Task details
Output exactly the lines below, starting with the line that has "index dip: (220, 486)" and going on through the line that has "pinky dip: (158, 541)", both included, and no other lines.

[People photos with keypoints]
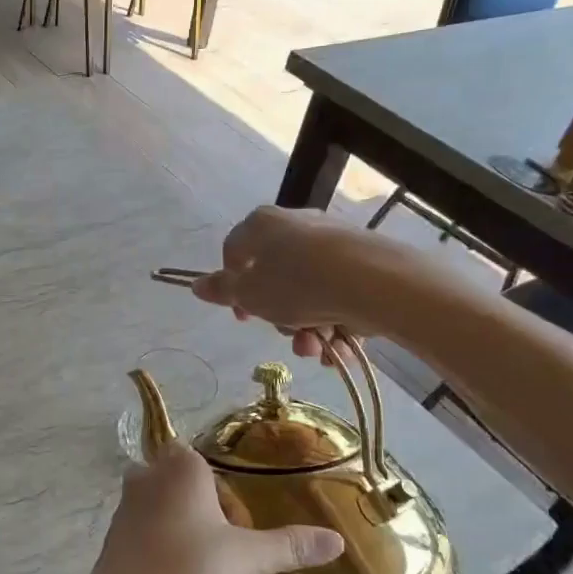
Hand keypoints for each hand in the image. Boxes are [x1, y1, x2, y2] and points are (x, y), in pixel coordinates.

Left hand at [79, 442, 344, 573]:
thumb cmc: (192, 571)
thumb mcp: (250, 559)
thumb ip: (291, 545)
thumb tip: (335, 539)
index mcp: (181, 467)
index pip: (200, 457)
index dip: (220, 486)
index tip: (237, 519)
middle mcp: (147, 475)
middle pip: (178, 478)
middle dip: (199, 502)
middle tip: (224, 539)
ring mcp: (125, 504)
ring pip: (158, 501)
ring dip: (178, 522)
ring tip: (204, 559)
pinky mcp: (113, 534)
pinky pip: (142, 527)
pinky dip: (158, 541)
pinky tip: (176, 572)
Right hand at [188, 205, 434, 358]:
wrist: (376, 282)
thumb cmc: (297, 284)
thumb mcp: (250, 294)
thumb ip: (222, 290)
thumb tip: (196, 285)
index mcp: (261, 224)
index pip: (233, 252)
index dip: (233, 287)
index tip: (244, 316)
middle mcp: (296, 224)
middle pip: (275, 275)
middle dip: (279, 316)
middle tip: (287, 336)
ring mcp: (333, 240)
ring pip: (309, 290)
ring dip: (308, 327)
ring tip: (317, 349)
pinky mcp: (364, 258)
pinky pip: (338, 292)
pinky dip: (336, 319)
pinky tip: (341, 345)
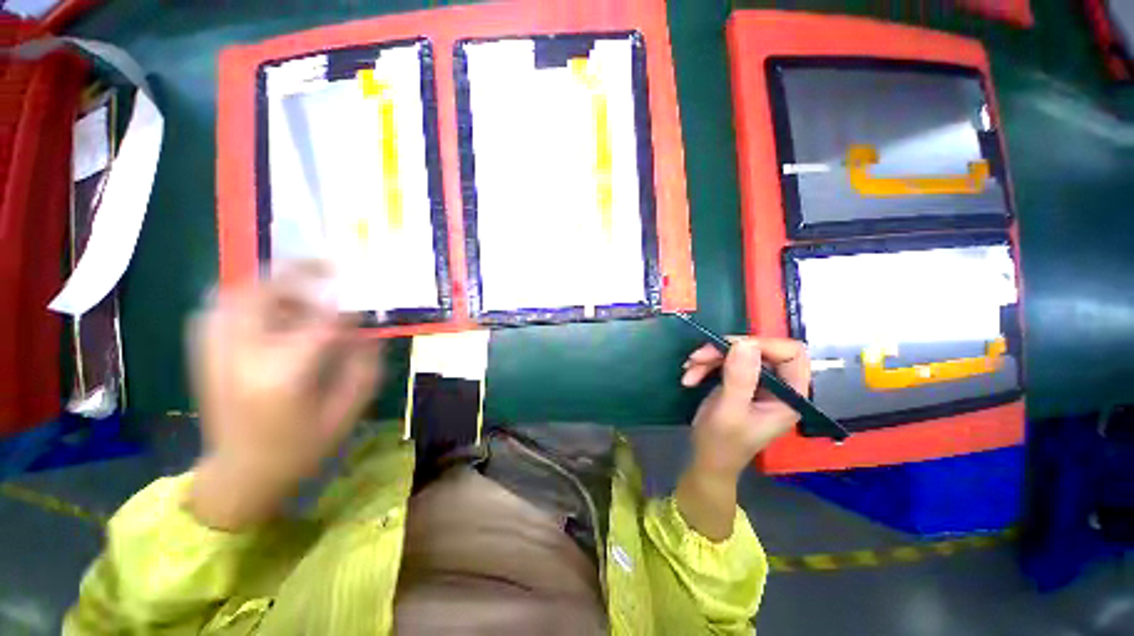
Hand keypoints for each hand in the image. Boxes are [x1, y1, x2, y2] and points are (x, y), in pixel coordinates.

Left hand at [186, 262, 383, 530]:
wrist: (240, 476)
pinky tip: (269, 309)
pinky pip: (219, 309)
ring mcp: (215, 354)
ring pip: (235, 295)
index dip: (345, 307)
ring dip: (271, 283)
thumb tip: (368, 332)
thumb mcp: (347, 412)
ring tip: (301, 288)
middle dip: (299, 274)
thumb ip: (363, 367)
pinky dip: (245, 298)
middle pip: (264, 295)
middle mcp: (241, 357)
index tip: (362, 302)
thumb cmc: (301, 449)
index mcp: (282, 376)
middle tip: (328, 267)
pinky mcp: (204, 354)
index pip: (320, 323)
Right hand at [681, 337, 809, 480]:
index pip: (791, 354)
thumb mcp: (730, 411)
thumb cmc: (722, 443)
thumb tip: (744, 343)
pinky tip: (690, 376)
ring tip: (688, 370)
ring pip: (737, 352)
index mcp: (789, 396)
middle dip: (725, 350)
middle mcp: (778, 386)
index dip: (763, 344)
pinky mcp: (739, 381)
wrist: (706, 460)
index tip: (729, 347)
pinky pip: (725, 361)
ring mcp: (757, 383)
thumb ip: (739, 378)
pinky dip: (705, 365)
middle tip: (697, 358)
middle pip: (759, 349)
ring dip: (709, 358)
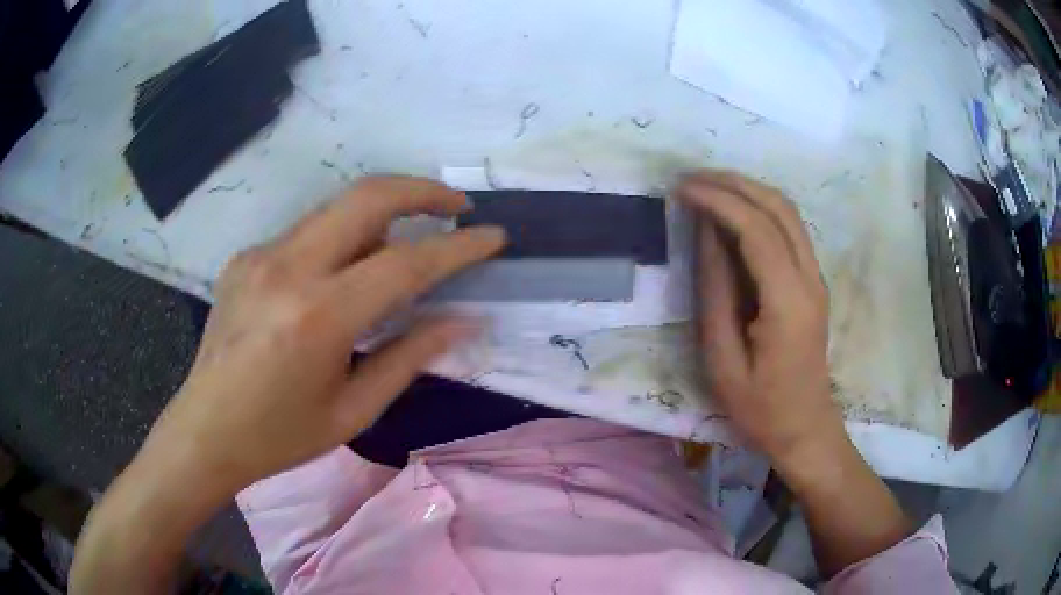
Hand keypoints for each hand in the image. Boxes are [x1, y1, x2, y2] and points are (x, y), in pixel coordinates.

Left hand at [144, 176, 504, 496]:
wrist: (205, 430)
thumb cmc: (280, 436)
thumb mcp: (353, 410)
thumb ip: (409, 357)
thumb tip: (463, 320)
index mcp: (317, 317)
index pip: (405, 263)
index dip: (458, 247)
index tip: (493, 237)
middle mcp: (286, 268)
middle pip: (367, 196)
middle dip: (422, 190)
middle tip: (456, 208)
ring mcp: (260, 254)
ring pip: (337, 208)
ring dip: (383, 211)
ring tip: (409, 239)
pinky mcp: (246, 256)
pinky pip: (308, 231)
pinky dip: (342, 238)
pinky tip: (344, 273)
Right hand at [678, 171, 841, 472]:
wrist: (805, 427)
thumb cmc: (760, 407)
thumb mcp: (723, 359)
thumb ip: (715, 292)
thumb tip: (706, 234)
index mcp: (788, 301)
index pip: (756, 229)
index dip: (718, 200)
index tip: (681, 188)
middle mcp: (810, 279)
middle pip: (778, 207)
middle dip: (733, 183)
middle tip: (691, 178)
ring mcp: (816, 277)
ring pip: (788, 211)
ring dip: (748, 189)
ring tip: (708, 186)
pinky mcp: (813, 281)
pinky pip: (790, 228)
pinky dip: (760, 208)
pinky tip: (734, 210)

Exercise output
index dip: (220, 486)
index tip: (237, 519)
middle mcp: (147, 475)
middle pip: (178, 478)
middle dip: (199, 502)
middle tip: (224, 539)
ring mcp: (125, 504)
ring pip: (158, 501)
ring dip: (178, 522)
ring tip: (204, 559)
pinky mcp: (113, 534)
pinky pip: (142, 527)
pinky dip: (158, 541)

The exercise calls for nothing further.